Little Fires Everywhere - Celeste Ng | Book Review

Pages: 336
Format: Physical
Publication: Penguin Press

How I got the copy: Penguin Random House Canada
Rating: 4/5

In Shaker Heights, a placid, progressive suburb of Cleveland, everything is planned -- from the layout of the winding roads, to the colors of the houses, to the successful lives its residents will go on to lead. And no one embodies this spirit more than Elena Richardson, whose guiding principle is playing by the rules. 

Enter Mia Warren -- an enigmatic artist and single mother -- who arrives in this idyllic bubble with her teenaged daughter Pearl, and rents a house from the Richardsons. Soon Mia and Pearl become more than tenants: all four Richardson children are drawn to the mother-daughter pair. But Mia carries with her a mysterious past and a disregard for the status quo that threatens to upend this carefully ordered community. 

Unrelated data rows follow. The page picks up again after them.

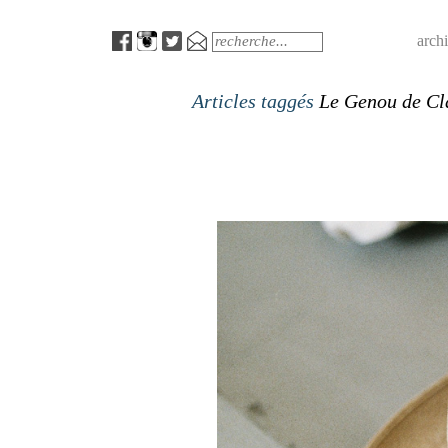
Menu
Search
arch
Articles taggés
Le Genou de Cl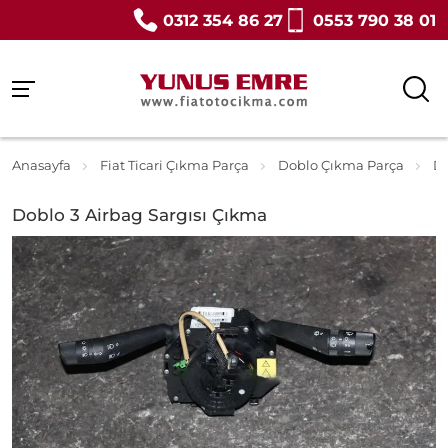
0312 354 86 27
0553 790 38 01
Anasayfa
Fiat Ticari Çıkma Parça
Doblo Çıkma Parça
Do
Doblo 3 Airbag Sargısı Çıkma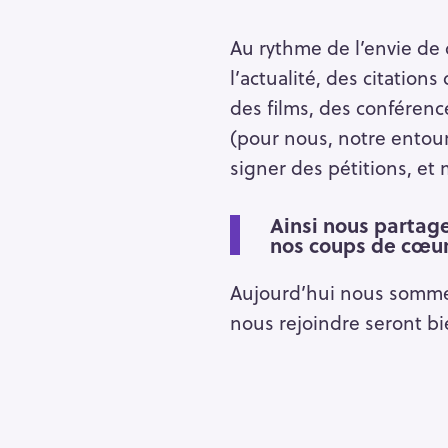
Au rythme de l’envie de
l’actualité, des citation
des films, des conféren
(pour nous, notre entour
signer des pétitions, et
S
e
Ainsi nous partage
a
nos coups de cœur
r
c
Aujourd’hui nous sommes 
h
nous rejoindre seront bi
f
o
r
: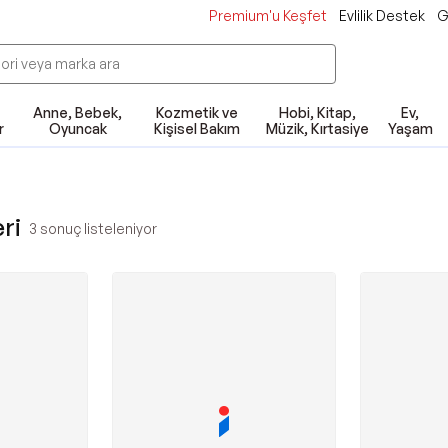
Premium'u Keşfet
Evlilik Destek
G
Anne, Bebek,
Kozmetik ve
Hobi, Kitap,
Ev,
r
Oyuncak
Kişisel Bakım
Müzik, Kırtasiye
Yaşam
eri
3
sonuç listeleniyor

When old family friends of the Richardsons attempt to adopt a Chinese-American baby, a custody battle erupts that dramatically divides the town--and puts Mia and Elena on opposing sides. Suspicious of Mia and her motives, Elena is determined to uncover the secrets in Mia's past. But her obsession will come at unexpected and devastating costs.

Little Fires Everywhere is told in multiple perspectives, which I absolutely love, and each and every character connects in some sort of way. I tend to really enjoy books written like this and this one did not disappoint. 
This was the first book I've read written by this author and it definitely won't be my last.

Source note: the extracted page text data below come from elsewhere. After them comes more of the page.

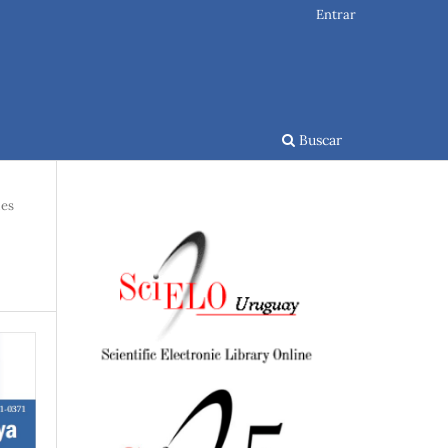
Entrar
Buscar
les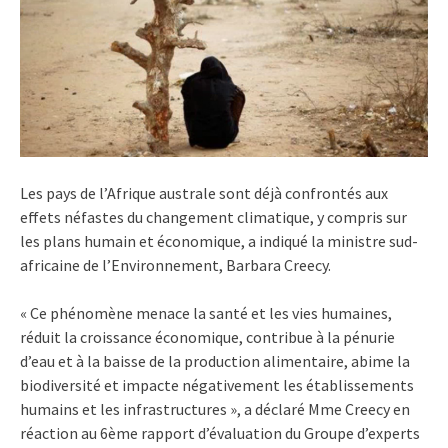
Les pays de l’Afrique australe sont déjà confrontés aux
effets néfastes du changement climatique, y compris sur
les plans humain et économique, a indiqué la ministre sud-
africaine de l’Environnement, Barbara Creecy.
« Ce phénomène menace la santé et les vies humaines,
réduit la croissance économique, contribue à la pénurie
d’eau et à la baisse de la production alimentaire, abime la
biodiversité et impacte négativement les établissements
humains et les infrastructures », a déclaré Mme Creecy en
réaction au 6ème rapport d’évaluation du Groupe d’experts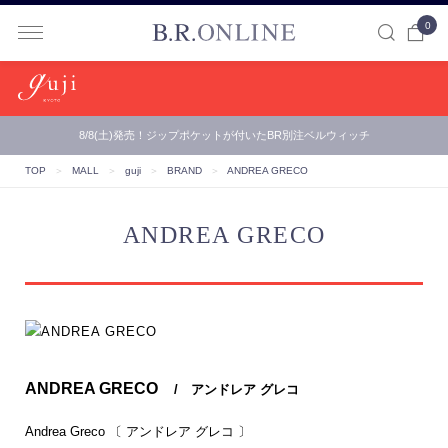
0
B.R.ONLINE
8/8(土)発売！ジップポケットが付いたBR別注ベルウィッチ
TOP
＞
MALL
＞
guji
＞
BRAND
＞
ANDREA GRECO
ANDREA GRECO
ANDREA GRECO
/ アンドレア グレコ
Andrea Greco 〔 アンドレア グレコ 〕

This is about relationships. Relationships between family and between friends, while also covering the topic of race. There are so many different types of relationships and I love reading about how people connect and how people can't connect. The book starts with the Richardsons house burning in flames while one of their children is missing then the story spins around and we're reading those days leading up to the Richardsons house fire.

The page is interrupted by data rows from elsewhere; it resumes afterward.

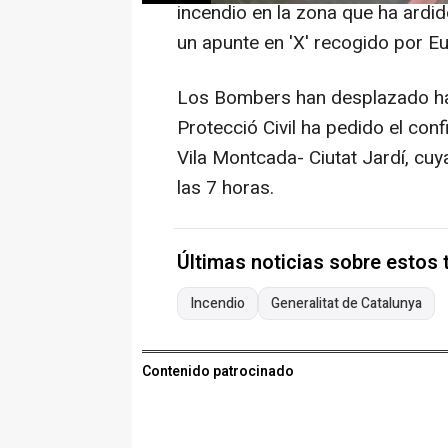
incendio en la zona que ha ardi
un apunte en 'X' recogido por E
Los Bombers han desplazado ha
Protecció Civil ha pedido el con
Vila Montcada- Ciutat Jardí, cuy
las 7 horas.
Últimas noticias sobre estos
Incendio
Generalitat de Catalunya
Contenido patrocinado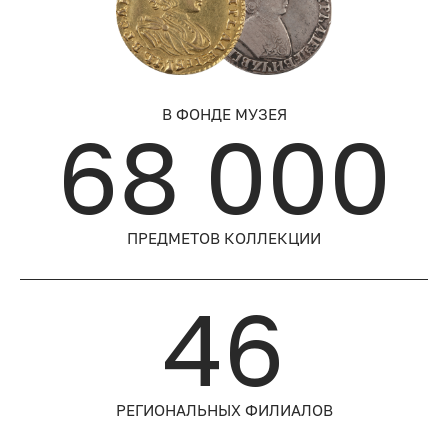
В ФОНДЕ МУЗЕЯ
68 000
ПРЕДМЕТОВ КОЛЛЕКЦИИ
46
РЕГИОНАЛЬНЫХ ФИЛИАЛОВ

I really enjoyed this book and I could compare it to The Most Dangerous Place on Earth, which I read earlier this year and also really enjoyed but I can't find any more words to explain this. It's intriguing and has great character development, which is something I look for in books and really enjoy.

It's a wonderful story and I recommend it. It's a great read if you're in the mood for contemporary fiction with a twist.